Standard descriptive statistics were used to characterize the MARPA-positive and negative patients, with t tests and chi-square tests used to compare the two groups during the time periods pre- and post-index culture and during the exclusion period. Repeated-measures multivariable piecewise linear regression models were generated to examine the rate of decline in FEV1 % predicted before and after the exclusion period. Patient-level covariates included in the models were gender and age at index culture, while encounter-level covariates included in the models were gender, age at index culture date, therapies (oral and inhaled antibiotics, intravenous antibiotic–treated exacerbations, oral and inhaled bronchodilators, oral and inhaled corticosteroids, mast cell stabilizers, oral, enteral, and parenteral supplements, airway clearance techniques, pancreatic enzymes, insulin, oxygen, dornase alfa, diagnosis of allergic bronchopulmonary aspergillosis, elevated liver function tests, and presence of other bacteria in most recent respiratory tract culture (PA, Staphylococcus aureus [SA], Haemophilus, Stenotrophomonas maltophilia [SM], Burkholderia cepacia, other gram-negative organisms, Aspergillus, and Candida). All variables were assessed as time-varying covariates, except gender and age at index culture, which were time independent. A two-sided p value <0.05 was considered statistically significant.

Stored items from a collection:
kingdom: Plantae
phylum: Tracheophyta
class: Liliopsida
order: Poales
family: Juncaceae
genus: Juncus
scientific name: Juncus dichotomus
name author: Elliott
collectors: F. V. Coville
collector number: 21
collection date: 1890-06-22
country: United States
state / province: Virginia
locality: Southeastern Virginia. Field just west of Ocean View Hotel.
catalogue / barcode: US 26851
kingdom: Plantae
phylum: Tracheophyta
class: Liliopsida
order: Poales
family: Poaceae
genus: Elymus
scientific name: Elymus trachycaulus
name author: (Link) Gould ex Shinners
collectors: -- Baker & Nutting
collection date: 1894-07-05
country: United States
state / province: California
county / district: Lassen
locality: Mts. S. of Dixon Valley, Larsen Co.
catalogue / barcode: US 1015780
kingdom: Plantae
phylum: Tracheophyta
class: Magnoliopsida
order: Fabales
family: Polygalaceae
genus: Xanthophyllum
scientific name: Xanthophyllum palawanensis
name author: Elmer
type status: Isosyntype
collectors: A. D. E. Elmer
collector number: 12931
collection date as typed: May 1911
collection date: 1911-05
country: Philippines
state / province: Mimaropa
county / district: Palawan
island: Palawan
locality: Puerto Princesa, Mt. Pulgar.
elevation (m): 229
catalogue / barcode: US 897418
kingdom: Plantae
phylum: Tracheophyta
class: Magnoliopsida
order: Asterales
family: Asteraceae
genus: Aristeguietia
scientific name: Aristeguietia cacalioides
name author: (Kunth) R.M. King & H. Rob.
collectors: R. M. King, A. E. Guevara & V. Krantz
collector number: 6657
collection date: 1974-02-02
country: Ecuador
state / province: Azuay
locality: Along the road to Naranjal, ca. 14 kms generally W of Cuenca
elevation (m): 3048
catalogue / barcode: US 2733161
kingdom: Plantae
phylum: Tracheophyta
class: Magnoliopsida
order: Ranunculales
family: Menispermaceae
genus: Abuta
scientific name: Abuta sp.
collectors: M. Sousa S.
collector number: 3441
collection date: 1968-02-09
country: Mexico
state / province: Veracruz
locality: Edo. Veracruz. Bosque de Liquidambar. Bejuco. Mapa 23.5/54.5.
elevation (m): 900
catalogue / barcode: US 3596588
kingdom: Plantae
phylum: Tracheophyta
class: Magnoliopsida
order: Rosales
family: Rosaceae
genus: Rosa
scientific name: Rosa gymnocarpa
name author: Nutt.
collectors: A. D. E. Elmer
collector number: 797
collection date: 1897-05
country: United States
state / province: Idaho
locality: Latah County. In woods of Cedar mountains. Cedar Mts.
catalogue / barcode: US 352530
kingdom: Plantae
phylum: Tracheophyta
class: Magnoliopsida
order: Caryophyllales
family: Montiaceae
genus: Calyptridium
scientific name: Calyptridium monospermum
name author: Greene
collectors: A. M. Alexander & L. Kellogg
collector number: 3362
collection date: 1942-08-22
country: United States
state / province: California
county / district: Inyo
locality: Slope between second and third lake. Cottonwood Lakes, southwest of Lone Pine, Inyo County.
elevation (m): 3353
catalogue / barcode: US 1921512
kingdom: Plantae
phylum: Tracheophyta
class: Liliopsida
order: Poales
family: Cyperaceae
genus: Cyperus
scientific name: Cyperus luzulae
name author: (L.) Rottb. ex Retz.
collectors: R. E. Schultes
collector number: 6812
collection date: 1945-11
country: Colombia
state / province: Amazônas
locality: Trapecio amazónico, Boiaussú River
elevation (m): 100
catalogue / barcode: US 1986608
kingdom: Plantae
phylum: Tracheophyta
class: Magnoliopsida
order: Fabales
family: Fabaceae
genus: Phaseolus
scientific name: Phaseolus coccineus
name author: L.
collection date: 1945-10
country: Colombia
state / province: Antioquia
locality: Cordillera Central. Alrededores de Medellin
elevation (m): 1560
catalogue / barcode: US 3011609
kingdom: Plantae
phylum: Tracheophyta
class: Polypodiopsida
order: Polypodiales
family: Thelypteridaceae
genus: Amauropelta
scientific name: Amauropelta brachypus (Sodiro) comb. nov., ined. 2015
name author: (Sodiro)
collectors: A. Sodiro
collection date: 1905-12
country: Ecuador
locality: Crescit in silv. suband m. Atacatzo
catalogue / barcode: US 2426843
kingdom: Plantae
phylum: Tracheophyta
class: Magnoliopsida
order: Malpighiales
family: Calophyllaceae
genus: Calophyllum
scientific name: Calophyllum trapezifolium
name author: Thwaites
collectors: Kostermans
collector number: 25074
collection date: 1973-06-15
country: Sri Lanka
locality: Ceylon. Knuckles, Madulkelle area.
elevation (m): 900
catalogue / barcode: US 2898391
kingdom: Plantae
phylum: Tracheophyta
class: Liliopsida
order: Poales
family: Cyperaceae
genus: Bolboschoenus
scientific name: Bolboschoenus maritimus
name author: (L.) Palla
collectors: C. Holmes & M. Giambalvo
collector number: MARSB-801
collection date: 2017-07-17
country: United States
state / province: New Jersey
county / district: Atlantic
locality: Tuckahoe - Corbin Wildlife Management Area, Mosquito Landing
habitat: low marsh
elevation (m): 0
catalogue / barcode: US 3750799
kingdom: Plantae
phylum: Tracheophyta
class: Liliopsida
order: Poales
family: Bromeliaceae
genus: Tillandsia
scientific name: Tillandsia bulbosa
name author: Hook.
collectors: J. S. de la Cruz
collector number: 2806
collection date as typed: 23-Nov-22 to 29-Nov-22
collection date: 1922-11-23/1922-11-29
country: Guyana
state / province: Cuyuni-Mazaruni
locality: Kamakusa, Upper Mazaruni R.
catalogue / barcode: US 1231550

## WHAT TO DO
Write out the statistical methods passage above in full, word for word.

## REPLY
Standard descriptive statistics were used to characterize the MARPA-positive and negative patients, with t tests and chi-square tests used to compare the two groups during the time periods pre- and post-index culture and during the exclusion period. Repeated-measures multivariable piecewise linear regression models were generated to examine the rate of decline in FEV1 % predicted before and after the exclusion period. Patient-level covariates included in the models were gender and age at index culture, while encounter-level covariates included in the models were gender, age at index culture date, therapies (oral and inhaled antibiotics, intravenous antibiotic–treated exacerbations, oral and inhaled bronchodilators, oral and inhaled corticosteroids, mast cell stabilizers, oral, enteral, and parenteral supplements, airway clearance techniques, pancreatic enzymes, insulin, oxygen, dornase alfa, diagnosis of allergic bronchopulmonary aspergillosis, elevated liver function tests, and presence of other bacteria in most recent respiratory tract culture (PA, Staphylococcus aureus [SA], Haemophilus, Stenotrophomonas maltophilia [SM], Burkholderia cepacia, other gram-negative organisms, Aspergillus, and Candida). All variables were assessed as time-varying covariates, except gender and age at index culture, which were time independent. A two-sided p value <0.05 was considered statistically significant.